Seit 1978, als US-Präsident James Carter das Deregulierungsgesetz unterzeichnet hat, wird der Flugverkehr dereguliert. In den USA hat das zu zahllosen Pleiten à la Air Berlin auch großer Flutgesellschaften geführt. In Europa wurde dem Anschein nach das Monopol staatlicher Fluggesellschaften geknackt. Die Großen blieben übrig. So hat etwa die Lufthansa sich die Schweizer, belgische und österreichische Luftlinie einverleibt. Zugleich haben die Marktverfechter einige Rammböcke gewählt, die wie Michael O‘Leary ebenfalls mit Staatshilfe Billigfluglinien aufbauten und die relativ hohen Gehälter bei den staatlichen Fluglinien unter Druck brachten. Die Lufthansa wurde 1996 von der Regierung Kohl restprivatisiert. Aber selbst die EU-Kommission bestand damals darauf, dass sichergestellt sein müsse, dass die Mehrheit der Eigentümer einen deutschen Pass haben. Das wird bis heute jedes Jahr neu nachgeprüft.
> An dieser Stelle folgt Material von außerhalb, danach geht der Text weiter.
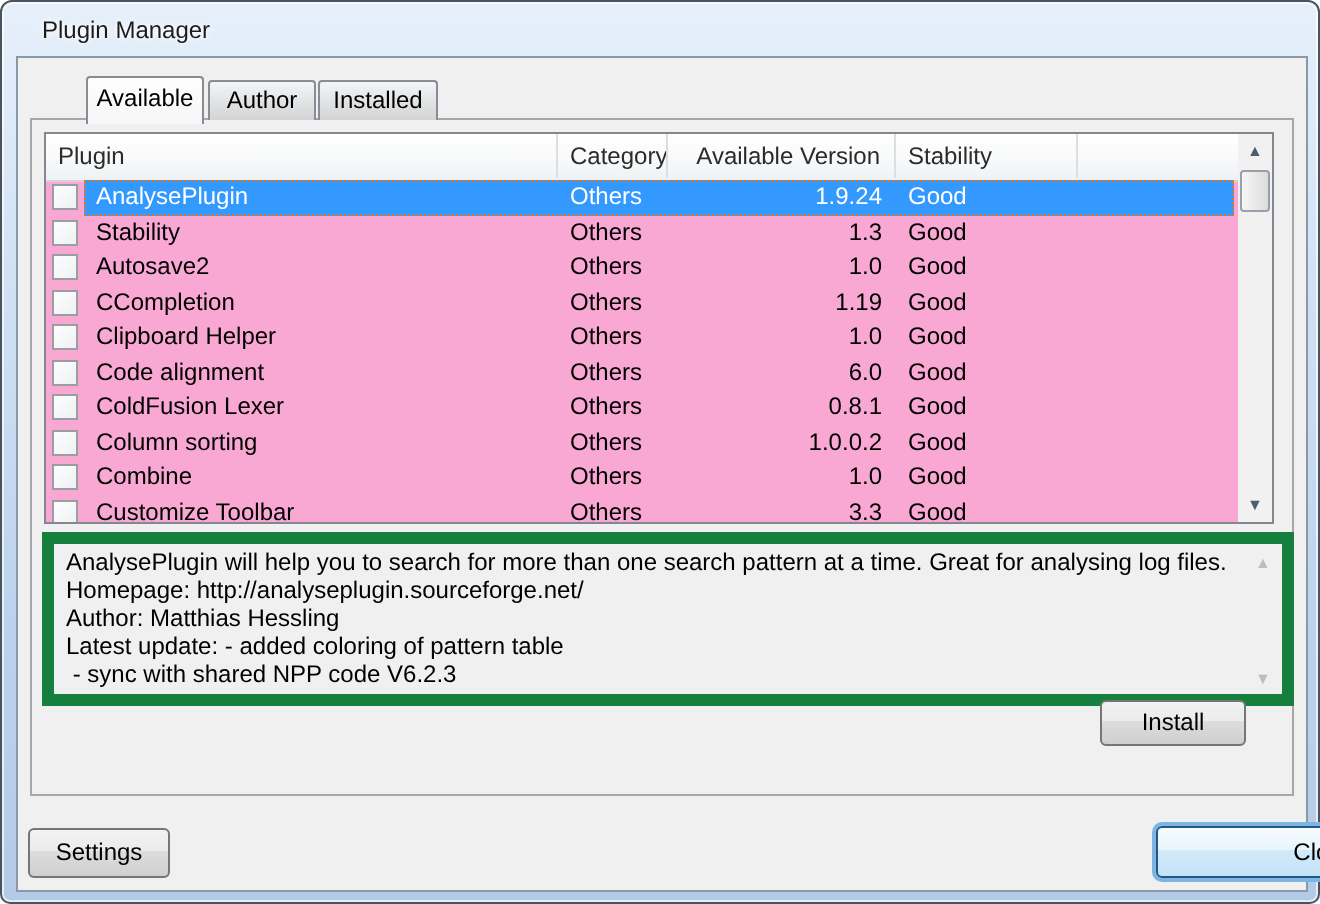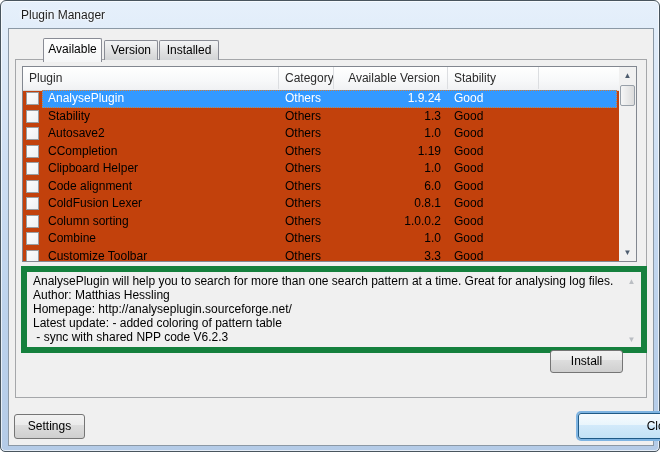"Version" span { text: Version -> Author }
Dass Staaten das Recht haben, den Flugverkehr zu organisieren und zu reglementieren, wird nicht einmal von den Erzneoliberalen bestritten. So verweigerte 2006 der damalige Bundespräsident Horst Köhler die Unterzeichnung eines Gesetzes, das die Flugsicherung nicht nur formal, sondern reell privatisieren sollte. Ein abgekartetes Spiel zu betreiben ist also die Pflicht einer jeden Bundesregierung. Es geht nicht darum, ob der Staat in die Auseinandersetzung zwischen Airlines eingreift. Die Frage ist, wie er das tut. Der Flugverkehr gehört nach dem kapitalistischen Grundsatz „Wer zahlt, schafft an“ ganz wie die Bahn ohnehin in staatliche Hand.